Automatically handles: - Configuration updates for each call - 429 error detection and notification to BorgLLM - Automatic retry with updated configuration
- __init__(borgllm_config: BorgLLM, provider_name: str | None = None, overrides: Dict[str, Any] | None = None, **kwargs)[source]¶
Initialize the LangChain client with BorgLLM integration.
- Parameters:
borgllm_config – The BorgLLM configuration instance
provider_name – Optional name of the provider to use. If None, BorgLLM will use its default logic.
overrides – Optional dictionary of settings to override.
**kwargs – Additional arguments passed to ChatOpenAI
- model_config: ClassVar[ConfigDict] = {'arbitrary_types_allowed': True, 'extra': 'allow', 'populate_by_name': True, 'protected_namespaces': (), 'validate_by_alias': True, 'validate_by_name': True}¶
Configuration for the model, should be a dictionary conforming to [ConfigDict][pydantic.config.ConfigDict].

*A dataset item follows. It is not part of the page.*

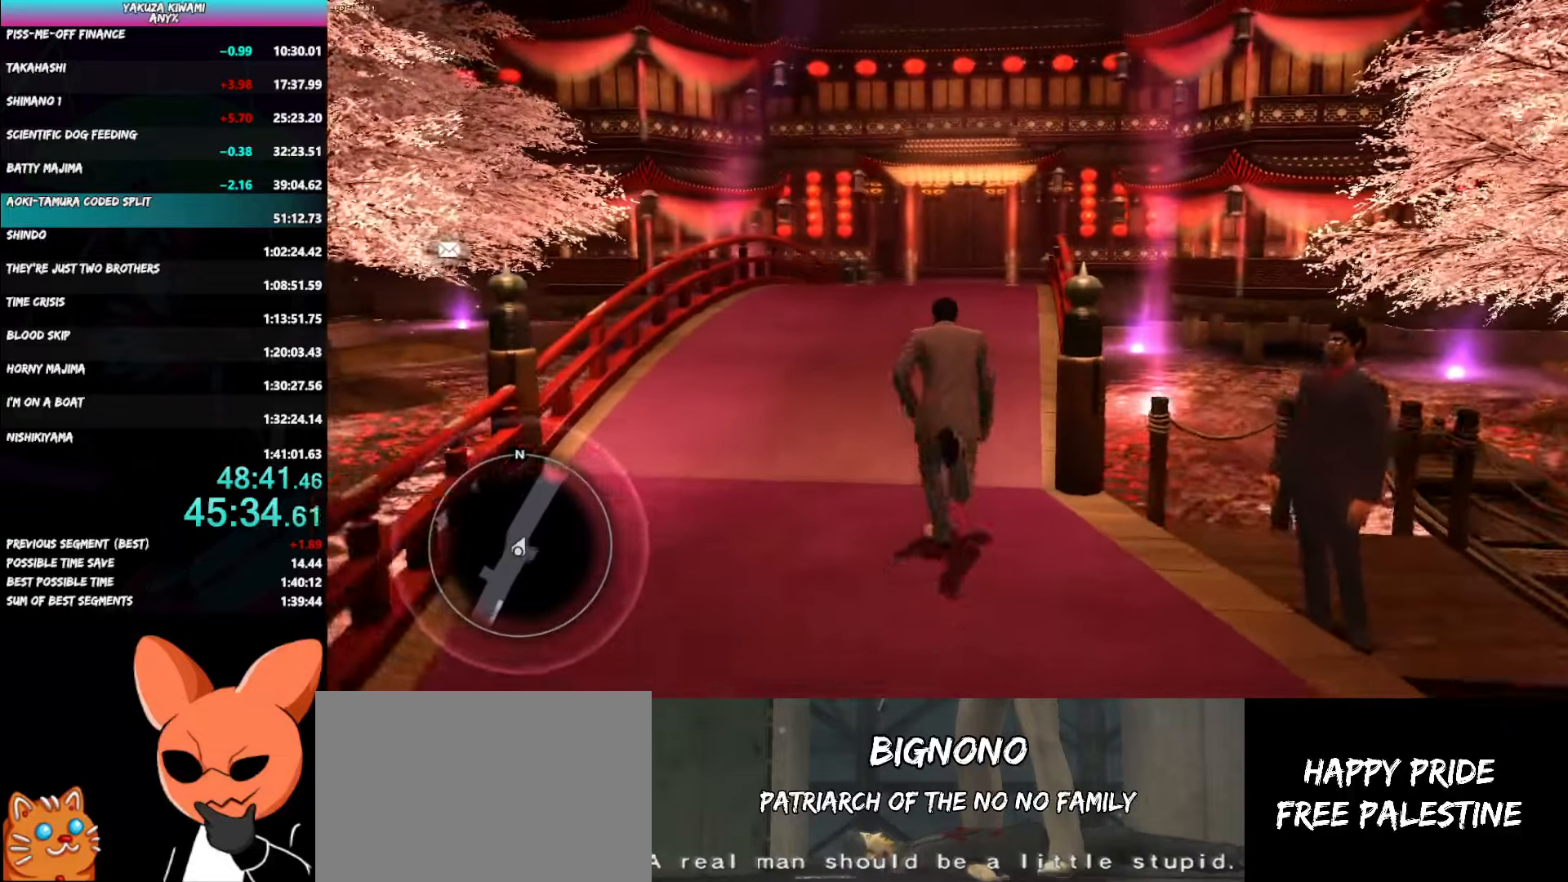
{"buttons": ["A"], "left_stick": "up", "right_stick": "center", "events": []}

- property provider_name: str¶
Get the provider name.
- borgllm.langchain.create_llm(provider_name: str | None = None, config_file: str = 'borg.yaml', initial_config_data: Dict[str, Any] | None = None, overrides: Dict[str, Any] | None = None, **kwargs) BorgLLMLangChainClient [source]¶
Convenience function to create a LangChain LLM client directly.
- Parameters:
provider_name – Optional name of the provider to use. If None, BorgLLM will use its default logic.
config_file – Path to the BorgLLM configuration file.
initial_config_data – Optional initial configuration data as dictionary.
overrides – Optional dictionary of settings to override.
**kwargs – Additional arguments passed to the LangChain client
- Returns:
A LangChain OpenAI client configured with the specified provider
Note
The BorgLLMLangChainClient class is a low-level component and is typically not manually initialized by users. It is primarily used internally by the create_llm convenience function to manage LLM configurations and handle rate limiting.